▶ **Provided passage**
<<<<

I have the following problem. I have to split the text below into separate columns. The data is extracted by web scraping and I need to transform it to analyze it. As an example I have copied one row from which I will only need "id":357 and "slug":"journalism/audio" as an information. Do you know how can I transform it in R? The code below is from df column:
{"id":357,"name":"Audio","analytics_name":"Audio","slug":"journalism/audio","position":1,"parent_id":13,"parent_name":"Journalism","color":1228010,"urls":{"web":{"discover":"http://www.kickstarter.com/discover/categories/journalism/audio"}}}
A screenshot sample table of the data I want to transform
CodePudding user response:
Going off of the one line of data you've supplied here, something like this perhaps?
library(magrittr)
library(stringr)
library(tidyr)
library(dplyr)
#Toy data.
df <- data.frame(category = '{"id":357,"name":"Audio","analytics_name":"Audio","slug":"journalism/audio","position":1,"parent_id":13,"parent_name":"Journalism","color":1228010,"urls":{"web":{"discover":"http://www.kickstarter.com/discover/categories/journalism/audio"}}}')
df[2, ] <- df[1, ]
df %>%
mutate(ucol = row_number()) %>%
separate_rows(category, sep = ",") %>%
mutate(category = str_replace_all(category, '[\\"\\{\\}]', "")) %>%
filter(str_detect(category, "^id|^slug")) %>%
separate(category, sep = ":", into = c("key", "val")) %>%
pivot_wider(names_from = key, values_from = val)

>>>>

▶ **What the task requires**
Write the next part of the forum thread about pulling "id" and "slug" out of scraped JSON text in R, starting right after its final line of code.

▶ **Given records**
<<<<

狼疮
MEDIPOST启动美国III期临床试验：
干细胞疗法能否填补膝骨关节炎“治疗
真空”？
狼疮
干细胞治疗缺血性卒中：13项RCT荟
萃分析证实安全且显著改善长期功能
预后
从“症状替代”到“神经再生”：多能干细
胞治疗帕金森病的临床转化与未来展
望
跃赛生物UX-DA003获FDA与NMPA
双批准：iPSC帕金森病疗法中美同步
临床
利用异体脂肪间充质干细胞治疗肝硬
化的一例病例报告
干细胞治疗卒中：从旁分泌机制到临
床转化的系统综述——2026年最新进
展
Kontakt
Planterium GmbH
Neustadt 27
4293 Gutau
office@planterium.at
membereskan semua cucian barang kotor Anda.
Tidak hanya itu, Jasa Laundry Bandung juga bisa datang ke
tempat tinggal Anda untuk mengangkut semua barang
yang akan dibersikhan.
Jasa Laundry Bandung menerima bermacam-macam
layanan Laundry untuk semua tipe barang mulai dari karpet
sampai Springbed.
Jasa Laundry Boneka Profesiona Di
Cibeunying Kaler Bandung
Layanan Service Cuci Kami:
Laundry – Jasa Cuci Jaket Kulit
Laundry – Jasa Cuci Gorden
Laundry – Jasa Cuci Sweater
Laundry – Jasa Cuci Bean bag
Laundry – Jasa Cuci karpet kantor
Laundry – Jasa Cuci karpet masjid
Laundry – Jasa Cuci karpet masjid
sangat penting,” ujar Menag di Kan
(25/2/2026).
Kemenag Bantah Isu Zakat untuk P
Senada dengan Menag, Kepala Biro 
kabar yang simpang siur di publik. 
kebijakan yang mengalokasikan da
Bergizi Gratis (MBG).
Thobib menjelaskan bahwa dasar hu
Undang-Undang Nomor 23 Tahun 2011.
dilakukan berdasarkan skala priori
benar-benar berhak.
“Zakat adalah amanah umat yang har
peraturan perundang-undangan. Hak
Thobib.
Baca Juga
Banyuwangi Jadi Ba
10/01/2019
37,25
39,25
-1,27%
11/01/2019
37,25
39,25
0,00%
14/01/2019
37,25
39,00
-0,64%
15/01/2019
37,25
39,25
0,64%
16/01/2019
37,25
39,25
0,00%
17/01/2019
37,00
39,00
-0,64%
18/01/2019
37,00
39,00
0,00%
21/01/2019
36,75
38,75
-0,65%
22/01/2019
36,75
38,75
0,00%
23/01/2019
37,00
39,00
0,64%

>>>>

▶ **Result for this task**
# # A tibble: 2 × 3
# ucol id slug
# <int> <chr> <chr>
# 1 1 357 journalism/audio
# 2 2 357 journalism/audio
CodePudding user response:
Starting with a string like this
stri
[1] "\"id\":357,\"name\":\"Audio\",\"analytics_name\":\"Audio\",\"slug\":\"journalism/audio\",\"position\":1,\"parent_id\":13,\"parent_name\":\"Journalism\",\"color\":1228010,\"urls\":{\"web\":{\"discover\":\"http://www.kickstarter.com/discover/categories/journalism/audio"
First strsplit
the string into chunks by comma and remove the quotes
d <- gsub( "\"","", strsplit(stri, ",")[[1]] )
[1] "id:357"
[2] "name:Audio"
[3] "analytics_name:Audio"
[4] "slug:journalism/audio"
[5] "position:1"
[6] "parent_id:13"
[7] "parent_name:Journalism"
[8] "color:1228010"
[9] "urls:{web:{discover:http://www.kickstarter.com/discover/categories/journalism/audio"
Finally build the dataframe
dat <- data.frame( strsplit( d[grep("^id|^slug",d)], ":" ) )[2,]
colnames( dat ) <- data.frame( strsplit( d[grep("^id|^slug",d)], ":" ) )[1,]
dat
id slug
2 357 journalism/audio
Data
stri <- "\"id\":357,\"name\":\"Audio\",\"analytics_name\":\"Audio\",\"slug\":\"journalism/audio\",\"position\":1,\"parent_id\":13,\"parent_name\":\"Journalism\",\"color\":1228010,\"urls\":{\"web\":{\"discover\":\"http://www.kickstarter.com/discover/categories/journalism/audio"